Un altro vantaggio fondamentale degli Stati Uniti è la sua egemonia finanziaria, che renderà scomodi gli scambi della Cina con il mondo esterno. Se gli Stati Uniti osano ricorrere a mezzi finanziari, danneggerebbero l'integrità del sistema finanziario che guidano.

 

Se una guerra finanziaria sfugge al controllo, saranno gli Stati Uniti a soffrirne di più. Con la sua economia reale in contrazione, l'economia nordamericana si basa in gran parte sul settore finanziario, il che significa che lanciare una guerra finanziaria equivale ad autolesionismo.

 

Il popolo cinese è pragmatico e laborioso. Abbiamo costruito un sistema di produzione completo e costruito la capacità tecnologica di realizzare nuove scoperte. Abbiamo anche un vasto mercato. Difficilmente un simile paese può essere isolato e contenuto.

 

La "battaglia" Cina-USA su Hong Kong è iniziata. Gli Stati Uniti sono liberi di giocare qualsiasi carta in mano.
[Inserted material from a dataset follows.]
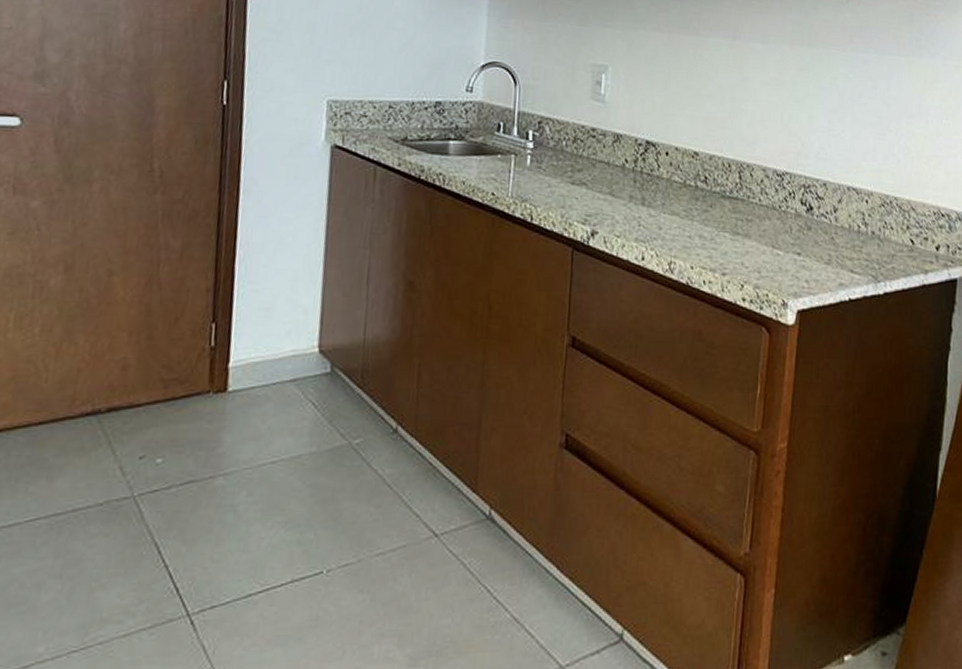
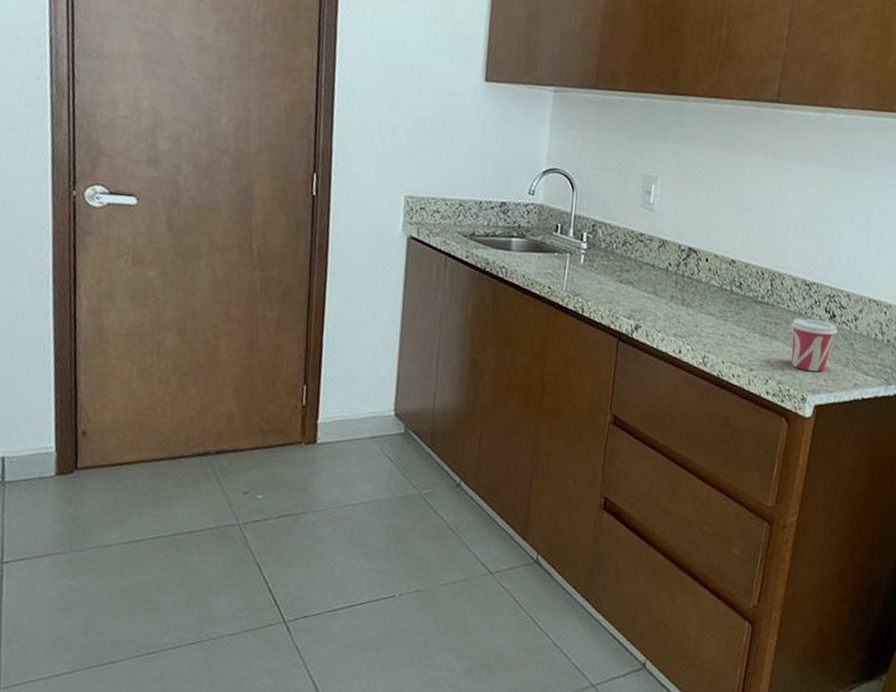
cup: none [764,212,817,272] -> present [791,317,838,372]

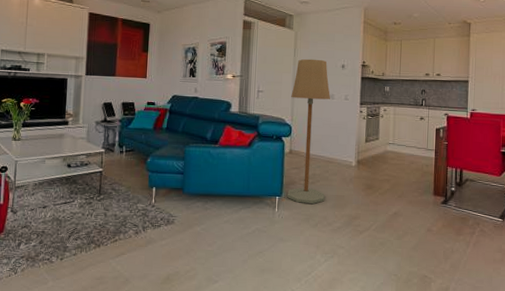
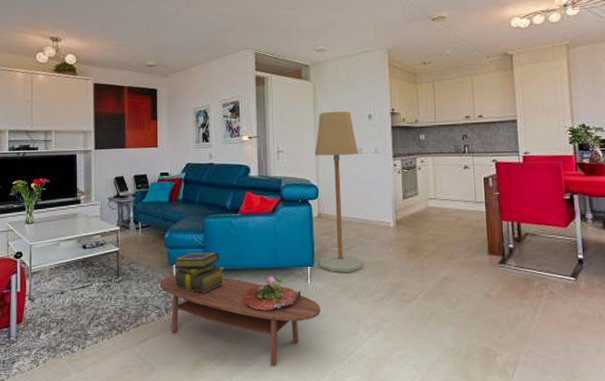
coffee table: none [139,197,284,283] -> present [159,275,320,367]
stack of books: none [153,177,201,214] -> present [174,252,225,292]
potted flower: none [215,201,268,234] -> present [243,275,301,311]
Hong Kong è sotto la sovranità cinese e qualunque atto passi da Washington è solo carta straccia.

 

Tra la competizione a lungo termine con gli Stati Uniti, uno dei compiti più importanti per la Cina è quello di costruire la sua vitalità interna. Disponiamo di mezzi sufficienti per resistere ai colpi esterni, mentre la flessibilità e la vitalità interne sono fonti di resistenza successiva. Alla fine, la Cina è in competizione con se stessa.